* [Task statement]: Output the data below in full, byte for byte. Nothing may differ.

****************

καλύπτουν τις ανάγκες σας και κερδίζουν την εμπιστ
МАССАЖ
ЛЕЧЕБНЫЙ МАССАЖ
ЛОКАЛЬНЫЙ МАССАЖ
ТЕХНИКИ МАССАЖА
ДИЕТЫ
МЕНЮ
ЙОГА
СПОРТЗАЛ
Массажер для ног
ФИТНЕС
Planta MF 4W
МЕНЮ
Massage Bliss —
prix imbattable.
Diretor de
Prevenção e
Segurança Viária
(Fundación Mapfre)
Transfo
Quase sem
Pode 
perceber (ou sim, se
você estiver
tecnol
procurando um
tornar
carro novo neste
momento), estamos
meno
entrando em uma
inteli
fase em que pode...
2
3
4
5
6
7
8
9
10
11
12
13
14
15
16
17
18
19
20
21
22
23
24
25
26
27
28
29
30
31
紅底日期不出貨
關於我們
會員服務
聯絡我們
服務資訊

****************

* [Written reply]:
καλύπτουν τις ανάγκες σας και κερδίζουν την εμπιστ
МАССАЖ
ЛЕЧЕБНЫЙ МАССАЖ
ЛОКАЛЬНЫЙ МАССАЖ
ТЕХНИКИ МАССАЖА
ДИЕТЫ
МЕНЮ
ЙОГА
СПОРТЗАЛ
Массажер для ног
ФИТНЕС
Planta MF 4W
МЕНЮ
Massage Bliss —
prix imbattable.
Diretor de
Prevenção e
Segurança Viária
(Fundación Mapfre)
Transfo
Quase sem
Pode 
perceber (ou sim, se
você estiver
tecnol
procurando um
tornar
carro novo neste
momento), estamos
meno
entrando em uma
inteli
fase em que pode...
2
3
4
5
6
7
8
9
10
11
12
13
14
15
16
17
18
19
20
21
22
23
24
25
26
27
28
29
30
31
紅底日期不出貨
關於我們
會員服務
聯絡我們
服務資訊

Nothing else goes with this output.